Он никогда не просил помощи, когда делал перевязки. Не хотел, чтобы тот смотрел на уродство, прорастающее под его кожей, на это чужое, ненавистное лицо, которое несмотря на все усилия становилось отчётливее. Хуа Чэн не настаивал. Он понимал: Лань Чжаню нужно это чувство контроля над тем, что уже не подчинялось. И ждал. Ждал, когда Лань Чжань сам позовёт, когда разрешит прикоснуться, когда перестанет прятаться от себя и от него.
Но, несмотря на все усилия, Лань Чжань с каждым днём слабел, хотя и не показывал виду. Он всё так же медитировал, всё так же играл на гуцине, всё так же выходил в сад по утрам, но сил становилось меньше, и Хуа Чэн замечал это. Замечал, как он незаметно опирается на стены, как замирает, переводя дыхание, после прогулки, как его лицо, всегда такое спокойное, непроницаемое, становится бледнее, прозрачнее, будто кто-то невидимый по капле вычерпывает из него жизнь.
— Ты принимаешь эликсир? — спросил его Хуа Чэн однажды вечером, когда они сидели на веранде, глядя, как за озером садится солнце.
— Да, — ответил Лань Чжань.
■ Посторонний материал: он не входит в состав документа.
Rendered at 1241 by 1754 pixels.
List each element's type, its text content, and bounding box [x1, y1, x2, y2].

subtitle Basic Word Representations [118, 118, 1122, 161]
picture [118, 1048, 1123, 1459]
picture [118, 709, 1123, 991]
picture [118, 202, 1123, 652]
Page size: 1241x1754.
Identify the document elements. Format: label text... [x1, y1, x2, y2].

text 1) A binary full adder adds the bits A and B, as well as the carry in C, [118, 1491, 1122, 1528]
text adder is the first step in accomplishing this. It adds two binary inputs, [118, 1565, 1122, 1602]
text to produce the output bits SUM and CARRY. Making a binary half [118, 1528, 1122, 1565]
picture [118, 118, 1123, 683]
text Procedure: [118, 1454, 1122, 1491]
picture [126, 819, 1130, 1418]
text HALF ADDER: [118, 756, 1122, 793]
Он не смотрел на Хуа Чэна.
— Ты экономишь, я знаю.
Лань Чжань промолчал. Это было правдой, и они оба знали, что спорить бесполезно. Эликсир почти кончился, и нового не будет.
— Не надо экономить, — сказал он уже тише. — Я достану ещё.
Лань Чжань не ответил. Он смотрел на закат, и его лицо в золотом свете казалось таким прекрасным и таким обречённым. Они оба знали, что это конец. Лекарства не существовало. Поветрие развивалось, несмотря на эликсир, несмотря на медитации, несмотря на музыку.
Для Хуа Чэна, который привык действовать, который мог сражаться, угрожать богам, заключать сделки и переворачивать всё вверх дном, это было хуже самой страшной пытки. Он мог убить врага, если бы тот стоял перед ним. Мог найти отравителя и заставить его выпить собственный яд. Но что делать с бедой, у которой нет лица? Он был бессилен. И это бессилие съедало его изнутри, как поветрие Лань Чжаня.
Хуа Чэн сидел в беседке, прислонившись спиной к столбу, и смотрел, как одна за другой зажигаются на тёмном небе звезды. Лань Чжань ушёл в свою комнату час назад, и стало совсем тихо и одиноко, только сверчки стрекотали в траве, да где-то в горах ухал филин. Ему хотелось завыть от тоски, от этого грызущего чувства беспомощности, от понимания, что он ничего не может сделать.